**Dataset records**
════

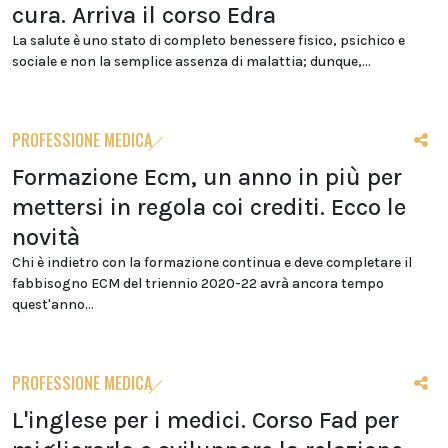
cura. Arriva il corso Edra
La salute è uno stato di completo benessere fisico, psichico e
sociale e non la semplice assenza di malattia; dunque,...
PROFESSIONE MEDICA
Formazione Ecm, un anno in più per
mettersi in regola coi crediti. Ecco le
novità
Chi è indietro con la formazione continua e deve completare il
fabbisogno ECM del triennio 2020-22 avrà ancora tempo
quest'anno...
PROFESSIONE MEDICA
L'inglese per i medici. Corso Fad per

════

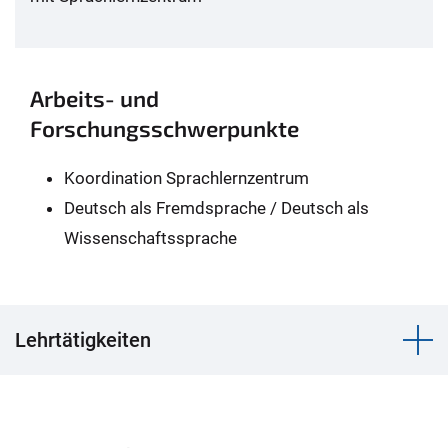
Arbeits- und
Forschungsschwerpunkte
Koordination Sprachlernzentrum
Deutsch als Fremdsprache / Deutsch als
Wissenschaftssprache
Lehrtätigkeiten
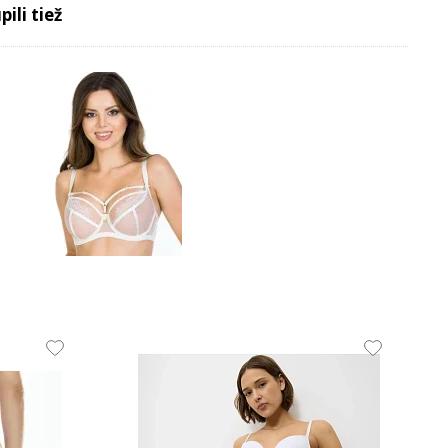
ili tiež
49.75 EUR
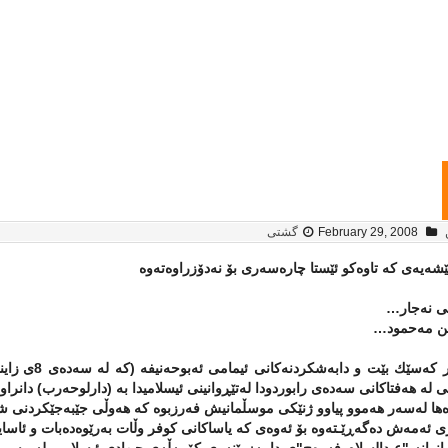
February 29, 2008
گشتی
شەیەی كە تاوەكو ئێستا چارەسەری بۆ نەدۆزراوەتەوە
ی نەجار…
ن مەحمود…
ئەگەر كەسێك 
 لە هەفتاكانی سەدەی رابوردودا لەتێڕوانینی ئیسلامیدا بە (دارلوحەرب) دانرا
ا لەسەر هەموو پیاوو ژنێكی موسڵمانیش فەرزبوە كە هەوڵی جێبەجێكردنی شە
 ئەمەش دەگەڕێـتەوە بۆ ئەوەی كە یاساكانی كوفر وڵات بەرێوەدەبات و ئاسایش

════

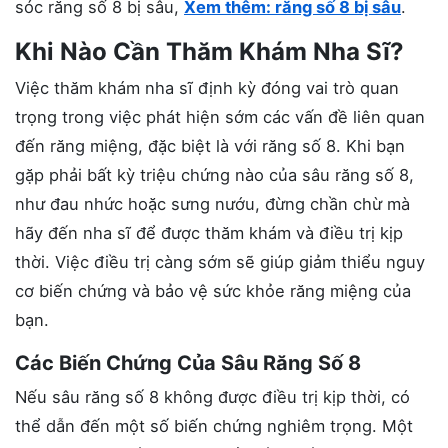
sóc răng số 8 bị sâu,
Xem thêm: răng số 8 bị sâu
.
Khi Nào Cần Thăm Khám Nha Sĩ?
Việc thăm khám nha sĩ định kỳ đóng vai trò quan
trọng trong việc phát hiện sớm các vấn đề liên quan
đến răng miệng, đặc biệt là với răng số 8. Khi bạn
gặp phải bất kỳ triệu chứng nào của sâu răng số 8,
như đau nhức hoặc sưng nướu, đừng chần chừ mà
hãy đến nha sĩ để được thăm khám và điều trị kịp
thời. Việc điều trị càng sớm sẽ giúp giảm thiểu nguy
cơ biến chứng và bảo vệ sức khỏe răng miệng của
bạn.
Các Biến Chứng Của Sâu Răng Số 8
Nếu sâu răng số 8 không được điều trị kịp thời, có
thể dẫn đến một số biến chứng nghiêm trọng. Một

════

**Task**
The lines to reproduce run from the one above containing "Arbeits- und" through the one containing "ئەگەر كەسێك". Copy them exactly and leave out all pictures.

**Task answer**
Arbeits- und
Forschungsschwerpunkte
Koordination Sprachlernzentrum
Deutsch als Fremdsprache / Deutsch als
Wissenschaftssprache
Lehrtätigkeiten
ili tiež
49.75 EUR
February 29, 2008
گشتی
شەیەی كە تاوەكو ئێستا چارەسەری بۆ نەدۆزراوەتەوە
ی نەجار…
ن مەحمود…
ئەگەر كەسێك 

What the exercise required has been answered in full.